Majority of times, engineering takes scientific discoveries forward in the form of products and utilitarian services. At times, engineering plays second fiddle to scientific projects‐‐‐It helps in next‐ level of scientific discoveries through infrastructural support. Let us consider Large Hadron Collider mega project recently conducted in CERN, Geneva. The very simulation of Big Bang has been an engineering feat‐‐‐this has been a pre‐requisite to determine what happens after the big bang event. Support role of engineering should not be misconstrued as engineering trivia. One mouse can bother an elephant! One bird can hit a plane and knock it down. We recently found that Dreamliners have used, instead of Nickel Hydride, Li‐ion batteries that produce twice the energy in half the space. However, pressure, and heat wear out the insulation and may cause short‐circuit resulting in fire on flight path. We truly understand the importance of Smart‐Auxiliary Engineering when we analyze how all Dreamliner flights were grounded worldwide because of batteries!

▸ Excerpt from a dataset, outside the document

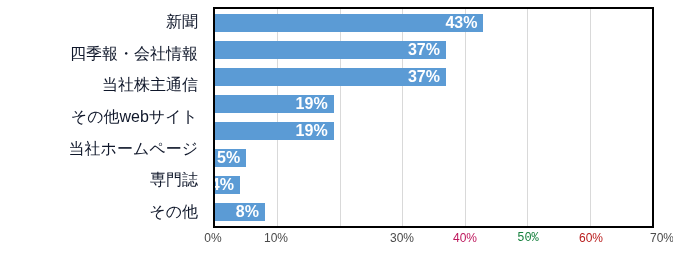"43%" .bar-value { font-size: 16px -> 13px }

Benefits that science bring are transpired through technology products in daily life. In order to promote green concept, we are reducing use of thermal energy and going for solar and nuclear energy. Not just the power generation, smart grids are being conceived for better power distribution. Sustainable Engineering encourages that we build products that consume less energy and make a zero‐sum game with environment. Let us take example of electronic circuitry. Researchers have progressed to operate digital chipsets in 1.8 V instead of 3V or 5V. Energy‐aware protocols have also been designed. These techniques substantially help in overall power reduction for electronics equipments. Sustainable engineering addresses concerns around energy consumption, electro‐magnetic radiation hazard produced by cell towers and so on. How to reduce contamination and even re‐purify natural resources for our well being is the concept behind sustainable engineering that impacts product design phase
It looks gorgeous when city parks decorate vegetation in the form of horse or elephant! We can also design usable products inspired by flora and fauna. Cranes are built mimicking long‐necked giraffe. Mercedes‐Benz bionic concept vehicle has been designed understanding low coefficient of drag and rigid exo‐skeleton of Boxfish. In Japan, the first design of bullet train running at 200 mph had been an engineering marvel, but had one problem: as it comes of a tunnel, it produced a loud noise. This problem was resolved by studying beak of kingfisher as it swoops down to catch fish, touch the water surface and then go back up. Look at our national flower lotus. The lotus leaves manage to remain free of contaminants as they possess a field of small bumps and dust is easily picked up by water drops. The same principle is used in exterior paints, textiles and so on. Nature‐Inspired Engineering study objects and phenomena from nature to understand how a fundamental scientific principle works in daily life and apply the notions in product design.
Engineering foundations that are based on strong theory and driven by science can be quite forward‐looking. Information theory to game theory, number theory to string theory all have been playing role in telecommunication, cryptography and other associated areas. Let us think about how physical world and digital world are fusing! Technology is moving from virtual reality to augmented reality. User interactions are changing from touch‐base to gesture‐controlled. Integration of audio, visual and haptic feedback is becoming part of next user interaction. Let us consider quantum cryptography as another example of Forward‐Looking Engineering. Quantum computing uses qubits with superposition and entanglement. Using these basic principles, quantum teleportation allows same entity to be in two places simultaneously, but observation decoheres. Forward‐looking engineering aims to manifest scientific ideas or even science fiction concepts to reality.